1 birds eye or Thai chili, deseeded and finely chopped (Note 1)
1lb / 500g ground pork (mince) (or chicken or turkey)
5 tbsp brown sugar
2 tbsp fish sauce
1 scallion stem, finely sliced (Note 2)
Preparation:
Heat the oil in a large skillet over high heat.
Add the onion, ginger, garlic and chili and cook for 2 minutes.
Add the pork mince and cook for 3 minutes or so until white all over, breaking up the meat with a wooden spoon (Note 3).
Add the sugar and fish sauce.
Stir, then leave it to cook without touching until all the juices cook out and the pork starts caramelised - about 2 minutes.
Then stir it and leave it again, without stirring, for around 30 seconds to get more caramelisation.
Repeat twice more until caramelised to your taste.

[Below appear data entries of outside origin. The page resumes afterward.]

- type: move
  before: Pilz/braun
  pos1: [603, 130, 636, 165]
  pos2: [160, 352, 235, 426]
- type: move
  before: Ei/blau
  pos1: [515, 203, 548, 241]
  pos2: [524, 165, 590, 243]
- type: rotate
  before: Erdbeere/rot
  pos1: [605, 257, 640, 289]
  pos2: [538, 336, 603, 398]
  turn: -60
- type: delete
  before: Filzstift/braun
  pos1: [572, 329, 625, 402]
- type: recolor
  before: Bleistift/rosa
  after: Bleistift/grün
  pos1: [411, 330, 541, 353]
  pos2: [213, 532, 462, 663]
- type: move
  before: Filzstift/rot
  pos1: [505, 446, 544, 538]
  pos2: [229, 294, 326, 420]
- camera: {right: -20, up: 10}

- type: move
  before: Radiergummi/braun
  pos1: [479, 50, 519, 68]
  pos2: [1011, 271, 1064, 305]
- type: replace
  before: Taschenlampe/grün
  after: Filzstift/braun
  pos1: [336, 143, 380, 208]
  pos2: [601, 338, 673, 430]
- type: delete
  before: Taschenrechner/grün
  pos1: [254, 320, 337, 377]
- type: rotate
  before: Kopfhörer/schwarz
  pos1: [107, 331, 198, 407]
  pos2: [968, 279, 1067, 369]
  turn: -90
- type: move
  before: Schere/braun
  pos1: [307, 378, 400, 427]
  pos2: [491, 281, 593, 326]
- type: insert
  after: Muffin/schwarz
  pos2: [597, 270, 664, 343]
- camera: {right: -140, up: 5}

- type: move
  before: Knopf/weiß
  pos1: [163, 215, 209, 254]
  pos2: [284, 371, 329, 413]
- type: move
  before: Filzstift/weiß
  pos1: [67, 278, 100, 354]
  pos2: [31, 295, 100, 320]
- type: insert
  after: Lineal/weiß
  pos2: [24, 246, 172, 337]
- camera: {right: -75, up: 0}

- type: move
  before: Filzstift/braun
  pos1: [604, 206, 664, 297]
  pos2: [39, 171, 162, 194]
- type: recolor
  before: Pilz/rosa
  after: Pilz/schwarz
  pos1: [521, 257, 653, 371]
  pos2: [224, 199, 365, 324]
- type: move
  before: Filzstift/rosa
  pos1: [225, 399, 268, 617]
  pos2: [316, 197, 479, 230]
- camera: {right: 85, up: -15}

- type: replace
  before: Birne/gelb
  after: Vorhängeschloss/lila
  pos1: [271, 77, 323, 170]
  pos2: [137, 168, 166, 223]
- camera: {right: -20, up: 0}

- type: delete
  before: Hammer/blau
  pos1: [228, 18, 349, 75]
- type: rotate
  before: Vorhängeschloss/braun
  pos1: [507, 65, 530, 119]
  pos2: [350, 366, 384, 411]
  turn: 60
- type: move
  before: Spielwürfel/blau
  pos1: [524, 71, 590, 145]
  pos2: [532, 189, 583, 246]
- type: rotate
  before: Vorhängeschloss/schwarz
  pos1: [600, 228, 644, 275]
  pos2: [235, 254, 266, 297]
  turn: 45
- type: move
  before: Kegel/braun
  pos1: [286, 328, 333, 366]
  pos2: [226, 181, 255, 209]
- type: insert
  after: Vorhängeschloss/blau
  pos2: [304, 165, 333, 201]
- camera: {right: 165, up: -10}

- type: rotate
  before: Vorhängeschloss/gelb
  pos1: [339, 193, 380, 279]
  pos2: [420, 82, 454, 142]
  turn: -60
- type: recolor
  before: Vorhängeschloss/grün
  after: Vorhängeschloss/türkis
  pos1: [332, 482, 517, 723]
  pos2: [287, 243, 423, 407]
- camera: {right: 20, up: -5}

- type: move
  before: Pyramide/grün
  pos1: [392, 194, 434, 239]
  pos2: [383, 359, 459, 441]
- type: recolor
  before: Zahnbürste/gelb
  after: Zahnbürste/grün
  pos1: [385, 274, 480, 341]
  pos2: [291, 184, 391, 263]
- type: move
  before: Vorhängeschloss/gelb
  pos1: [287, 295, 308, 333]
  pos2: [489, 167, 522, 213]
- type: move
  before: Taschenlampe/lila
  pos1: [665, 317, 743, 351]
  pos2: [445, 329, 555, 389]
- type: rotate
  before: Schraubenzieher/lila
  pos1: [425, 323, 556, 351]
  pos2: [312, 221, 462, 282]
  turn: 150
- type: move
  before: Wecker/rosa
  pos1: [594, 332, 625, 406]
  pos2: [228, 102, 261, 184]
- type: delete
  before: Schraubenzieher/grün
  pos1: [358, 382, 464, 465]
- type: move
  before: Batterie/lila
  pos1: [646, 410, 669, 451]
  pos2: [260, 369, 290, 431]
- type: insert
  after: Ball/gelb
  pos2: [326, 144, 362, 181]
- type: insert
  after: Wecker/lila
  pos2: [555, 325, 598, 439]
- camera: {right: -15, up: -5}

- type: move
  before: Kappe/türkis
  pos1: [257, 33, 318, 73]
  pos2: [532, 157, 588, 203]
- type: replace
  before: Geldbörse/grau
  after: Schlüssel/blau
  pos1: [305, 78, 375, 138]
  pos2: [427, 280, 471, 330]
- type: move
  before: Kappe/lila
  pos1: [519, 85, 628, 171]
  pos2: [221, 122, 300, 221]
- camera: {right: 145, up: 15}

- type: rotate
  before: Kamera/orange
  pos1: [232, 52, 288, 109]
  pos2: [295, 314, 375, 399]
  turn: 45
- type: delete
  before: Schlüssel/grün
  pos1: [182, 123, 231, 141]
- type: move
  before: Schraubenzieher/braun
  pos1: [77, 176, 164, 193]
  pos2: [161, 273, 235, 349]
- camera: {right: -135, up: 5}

Serve over rice or vermicelli noodles, garnished with sliced scallions.
I like to have shredded iceberg lettuce, cucumber and carrots on the side which is a classic way of making Vietnamese bowls.
Notes:
Birds eye chilis are small red chilis that are usually around 3 to 4cm (1.5 - 2") long. They are very spicy! You can substitute with any chili you want, or even exclude it if you are making this for kids. Just adjust to your taste.
To make the shallots/scallions curl like you see in the photos, slice the green part very finely on the diagonal then place in a bowl of cold water in the fridge. Leave for 20 minutes or so, then they will curl. This is optional - you could just slice them!
I don't break up the meat too finely like I do when making bolognaise or similar. That's just a personal preference for this particular dish because I like having larger chunks of meat.
Lemongrass is a lovely and very traditional Vietnamese herb used in dishes like this. 1 stalk, white part only, very VERY finely chopped. Add it into the skillet with the garlicH
This dish is great to serve with sriracha on the side so people can add the amount of heat they want.